25 Feb 2010 14:31

Consolidate Russian hydroelectric power for expansion abroad, MinEnergy suggests

MOSCOW. Feb 25 (Interfax) - The Russian Energy Ministry is proposing that the country's hydroelectric energy producers be consolidated for future expansion abroad.

Energy Minister Sergei Shmatko said at a Thursday meeting of hydropower producers that his ministry is discussing with the management of generating company RusHydro the consolidation of sector companies, including project, repair and building, and scientific outfits around the genco. The end-goal of consolidation, Shmatko said, is moving onto foreign markets.

RusHydro has indicated repeatedly that one of its main priorities is moving onto markets outside Russia.

RusHydro brings together most of Russia's hydroelectric power plants, and is the country's largest genco with established capacity of 25.3 gigawatts. It includes Sayano-Shushenskaya hydropower plant (HPP), which is currently operating only one generating block (640 mWt), while its other nine undergo overhauls in the wake of a major deadly accident on August 17, 2009. This plant should be fully back up and running in 2014.

"In 2010 we will be making every effort to consolidate the sector, which earlier contained within itself a single mechanism for working in new circumstances," Shmatko said.

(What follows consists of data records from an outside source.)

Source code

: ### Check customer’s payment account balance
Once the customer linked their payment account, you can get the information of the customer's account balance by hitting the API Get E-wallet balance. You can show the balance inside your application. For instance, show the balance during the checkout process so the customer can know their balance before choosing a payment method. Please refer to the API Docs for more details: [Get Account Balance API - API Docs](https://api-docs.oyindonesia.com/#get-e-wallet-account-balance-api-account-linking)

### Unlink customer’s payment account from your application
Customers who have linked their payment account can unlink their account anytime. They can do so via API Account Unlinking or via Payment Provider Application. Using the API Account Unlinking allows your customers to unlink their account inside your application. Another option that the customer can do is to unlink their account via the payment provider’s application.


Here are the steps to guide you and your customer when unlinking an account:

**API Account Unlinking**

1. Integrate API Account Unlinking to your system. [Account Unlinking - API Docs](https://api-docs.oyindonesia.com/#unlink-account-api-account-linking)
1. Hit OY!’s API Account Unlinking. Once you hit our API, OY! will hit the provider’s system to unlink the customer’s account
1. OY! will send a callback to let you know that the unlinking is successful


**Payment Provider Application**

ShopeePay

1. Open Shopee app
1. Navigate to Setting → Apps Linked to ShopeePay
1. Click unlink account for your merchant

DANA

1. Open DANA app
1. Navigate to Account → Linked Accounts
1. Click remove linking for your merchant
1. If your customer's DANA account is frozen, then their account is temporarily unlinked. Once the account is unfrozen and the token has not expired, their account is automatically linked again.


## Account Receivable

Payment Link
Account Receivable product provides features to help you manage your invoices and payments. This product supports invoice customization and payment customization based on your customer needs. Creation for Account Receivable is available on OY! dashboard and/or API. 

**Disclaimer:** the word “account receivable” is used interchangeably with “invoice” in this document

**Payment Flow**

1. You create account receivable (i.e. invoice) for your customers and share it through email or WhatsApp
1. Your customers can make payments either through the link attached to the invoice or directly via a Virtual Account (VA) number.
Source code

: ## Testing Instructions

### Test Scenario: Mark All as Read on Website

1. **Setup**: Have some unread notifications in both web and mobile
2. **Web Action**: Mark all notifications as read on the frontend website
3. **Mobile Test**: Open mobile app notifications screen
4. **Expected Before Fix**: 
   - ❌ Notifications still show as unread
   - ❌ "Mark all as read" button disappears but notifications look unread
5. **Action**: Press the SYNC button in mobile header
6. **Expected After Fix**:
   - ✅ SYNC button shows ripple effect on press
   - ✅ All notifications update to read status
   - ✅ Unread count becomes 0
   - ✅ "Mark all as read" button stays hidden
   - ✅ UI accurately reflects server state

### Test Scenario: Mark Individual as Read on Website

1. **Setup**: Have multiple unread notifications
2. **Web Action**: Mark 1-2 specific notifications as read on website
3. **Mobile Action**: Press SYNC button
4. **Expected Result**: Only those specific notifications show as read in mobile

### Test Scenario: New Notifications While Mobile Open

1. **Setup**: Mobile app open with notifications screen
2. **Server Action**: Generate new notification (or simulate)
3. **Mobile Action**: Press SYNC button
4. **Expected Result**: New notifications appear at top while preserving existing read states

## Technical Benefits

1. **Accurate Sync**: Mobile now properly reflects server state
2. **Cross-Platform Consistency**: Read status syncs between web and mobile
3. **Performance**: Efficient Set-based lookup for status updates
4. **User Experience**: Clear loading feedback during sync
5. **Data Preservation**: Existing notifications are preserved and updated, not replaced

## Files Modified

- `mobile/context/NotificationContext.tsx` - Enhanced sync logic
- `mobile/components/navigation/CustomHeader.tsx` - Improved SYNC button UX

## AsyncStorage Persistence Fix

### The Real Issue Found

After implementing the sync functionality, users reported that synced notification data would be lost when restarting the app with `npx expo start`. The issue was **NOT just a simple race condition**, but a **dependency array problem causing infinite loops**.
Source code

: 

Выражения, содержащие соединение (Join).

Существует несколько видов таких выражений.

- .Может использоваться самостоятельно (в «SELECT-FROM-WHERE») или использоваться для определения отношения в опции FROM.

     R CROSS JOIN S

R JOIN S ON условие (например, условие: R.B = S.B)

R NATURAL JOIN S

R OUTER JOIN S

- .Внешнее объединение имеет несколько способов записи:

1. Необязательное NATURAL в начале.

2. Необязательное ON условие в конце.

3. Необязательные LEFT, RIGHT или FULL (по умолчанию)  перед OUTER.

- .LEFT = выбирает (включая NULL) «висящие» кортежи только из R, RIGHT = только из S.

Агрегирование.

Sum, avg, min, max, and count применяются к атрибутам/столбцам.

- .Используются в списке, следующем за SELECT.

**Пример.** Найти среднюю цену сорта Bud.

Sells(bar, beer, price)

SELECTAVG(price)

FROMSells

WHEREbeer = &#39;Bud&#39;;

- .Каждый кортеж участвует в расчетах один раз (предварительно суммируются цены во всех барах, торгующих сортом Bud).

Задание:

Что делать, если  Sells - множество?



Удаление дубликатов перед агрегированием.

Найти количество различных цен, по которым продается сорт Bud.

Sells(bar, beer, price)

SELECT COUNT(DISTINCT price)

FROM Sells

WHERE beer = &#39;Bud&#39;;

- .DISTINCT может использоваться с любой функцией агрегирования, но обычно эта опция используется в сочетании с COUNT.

Consolidation involves "project organizations, resources, associated with special reconstruction organizations, and science," he said. The Energy Ministry will be working on consolidating hydropower companies together with RusHydro.

Giving the sector a new face is necessary for the ambitious tasks of expanding to foreign markets, Shmatko said. "There are more than a dozen projects for setting up hydropower plants in both rich and poor countries being discussed today," he said. Russia has already carried out hydropower plant building projects abroad, plants that are still in fine working order, he said.

"This is the best preference for Russian hydropower," Shmatko said.

RusHydro chief Yevgeny Dod told reporters that plans for company expansion abroad might be realized with government support and out of the company's own pockets in proportion dependent on each given project.

The foreign market is also promising for the development of this sort of power production when one considers climate, which "in the long-term perspective will lead to carbon taxes," which will mount obstacles to thermal generation and favor generation using renewable energy, Shmatko said. Wind and solar power will not reach industrial capacity anytime soon, he said, so hydropower generation is a promising avenue of development for the world market.